Well, even if the think tank is biased and/or has ties to "big oil", I'm not sure what they or anyone has to gain by making incorrect predictions of future oil supply. Heck, BP and Chevron are already admitting we need to start thinking about a plan B.
If the peak isn't until 2015, then that's great, we have a decade to prepare without operating under crisis conditions. But it doesn't change the basic facts:
1. Fossil fuels are a finite resource and we will someday exhaust them.
2. Use of fossil fuels is putting CO2 into the atmosphere which may be warming our planet, and certainly isn't helping it.
Nor is the response, which is that we must:
1. Reduce our energy consumption through increased efficiency, and
2. Find other ways besides combustion to satisfy our energy needs.

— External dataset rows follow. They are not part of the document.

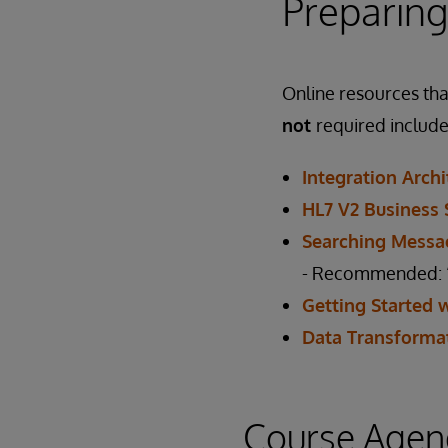
Preparing
Online resources that
not
required include
Integration Arch
HL7 V2 Business 
Searching Messa
- Recommended: “T
Getting Started 
Data Transforma
Course Agen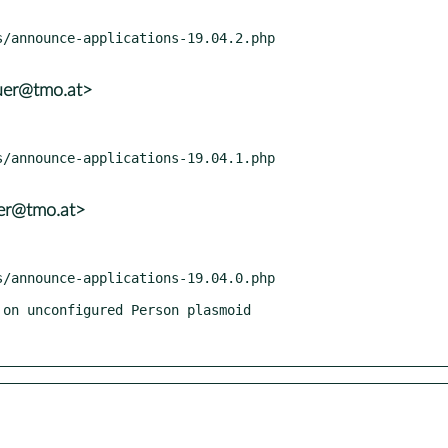
uer@tmo.at>
er@tmo.at>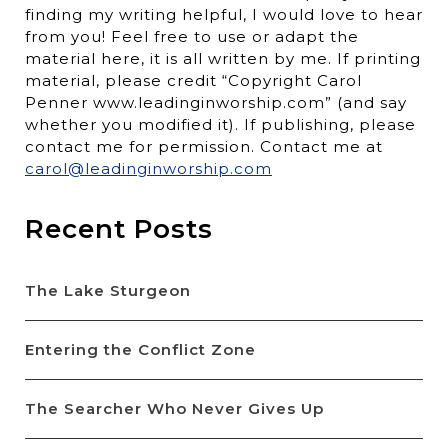
finding my writing helpful, I would love to hear
from you! Feel free to use or adapt the
material here, it is all written by me. If printing
material, please credit “Copyright Carol
Penner www.leadinginworship.com” (and say
whether you modified it). If publishing, please
contact me for permission. Contact me at
carol@leadinginworship.com
Recent Posts
The Lake Sturgeon
Entering the Conflict Zone
The Searcher Who Never Gives Up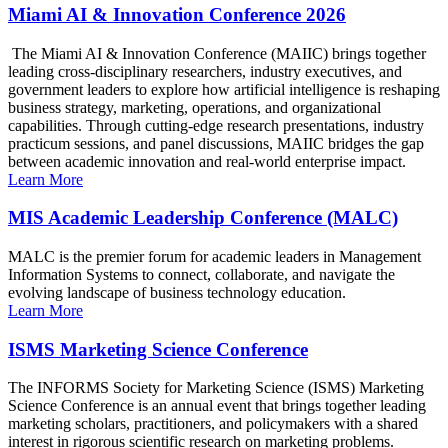
Miami AI & Innovation Conference 2026
The Miami AI & Innovation Conference (MAIIC) brings together
leading cross-disciplinary researchers, industry executives, and
government leaders to explore how artificial intelligence is reshaping
business strategy, marketing, operations, and organizational
capabilities. Through cutting-edge research presentations, industry
practicum sessions, and panel discussions, MAIIC bridges the gap
between academic innovation and real-world enterprise impact.
Learn More
MIS Academic Leadership Conference (MALC)
MALC is the premier forum for academic leaders in Management
Information Systems to connect, collaborate, and navigate the
evolving landscape of business technology education.
Learn More
ISMS Marketing Science Conference
The INFORMS Society for Marketing Science (ISMS) Marketing
Science Conference is an annual event that brings together leading
marketing scholars, practitioners, and policymakers with a shared
interest in rigorous scientific research on marketing problems.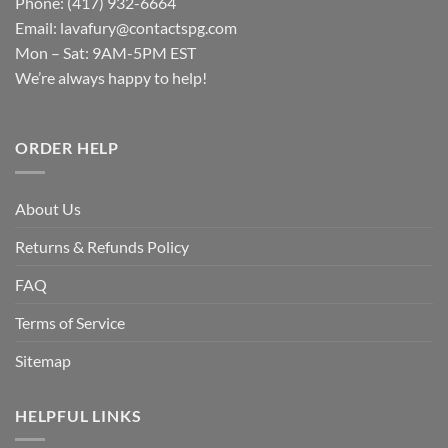
Phone: (417) 932-6664
Email:
lavafury@contactspg.com
Mon – Sat: 9AM-5PM EST
We’re always happy to help!
ORDER HELP
About Us
Returns & Refunds Policy
FAQ
Terms of Service
Sitemap
HELPFUL LINKS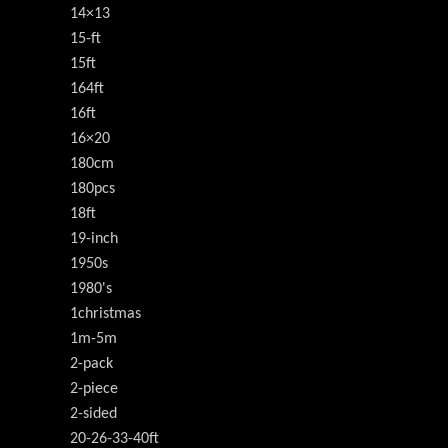
14×13
15-ft
15ft
164ft
16ft
16×20
180cm
180pcs
18ft
19-inch
1950s
1980's
1christmas
1m-5m
2-pack
2-piece
2-sided
20-26-33-40ft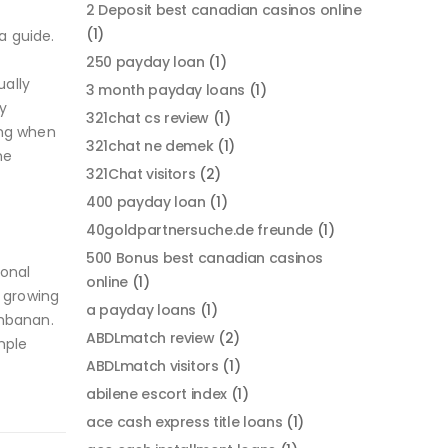
2 Deposit best canadian casinos online
(1)
a guide.
250 payday loan
(1)
ually
3 month payday loans
(1)
y
321chat cs review
(1)
ing when
321chat ne demek
(1)
ne
321Chat visitors
(2)
400 payday loan
(1)
40goldpartnersuche.de freunde
(1)
500 Bonus best canadian casinos
ional
online
(1)
y growing
a payday loans
(1)
ambanan.
ABDLmatch review
(2)
mple
ABDLmatch visitors
(1)
abilene escort index
(1)
ace cash express title loans
(1)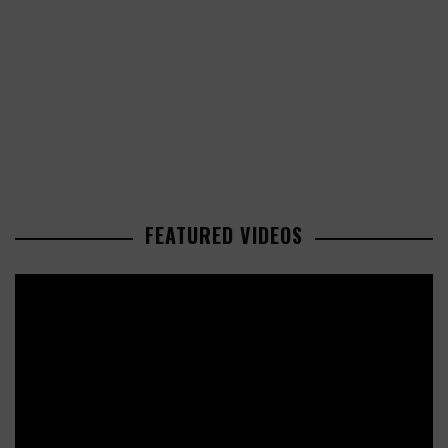
FEATURED VIDEOS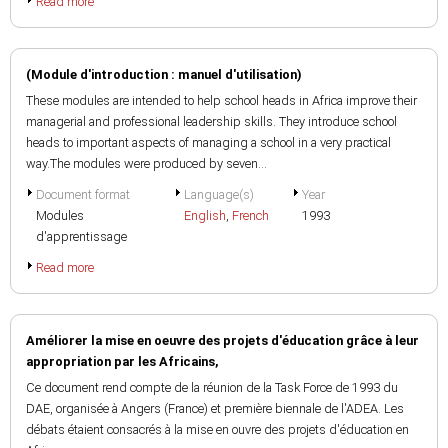
Read more
(Module d'introduction : manuel d'utilisation)
These modules are intended to help school heads in Africa improve their
managerial and professional leadership skills. They introduce school
heads to important aspects of managing a school in a very practical
way.The modules were produced by seven...
Document format
Language(s)
Year
Modules
English
,
French
1993
d'apprentissage
Read more
Améliorer la mise en oeuvre des projets d'éducation grâce à leur
appropriation par les Africains,
Ce document rend compte de la réunion de la Task Force de 1993 du
DAE, organisée à Angers (France) et première biennale de l'ADEA. Les
débats étaient consacrés à la mise en ouvre des projets d'éducation en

Unfortunately given human nature a 2015 peak will more than likely cause us to squander an additional decade's worth of oil production and only
then take the above actions. That's an additional decade of CO2 from oil combustion, too. So, even if true it's not exactly unconditionally "good news". My take: we're already on a decade-long plateau and it will be difficult to expand production much beyond the 90-100 mbd level. The only way we get to the upper end of that range or beyond is by massive production of tar sands in Canada and Venezuela and/or by miscounting coal-to-liquid production. But then, I'm not a high-priced energy consultant.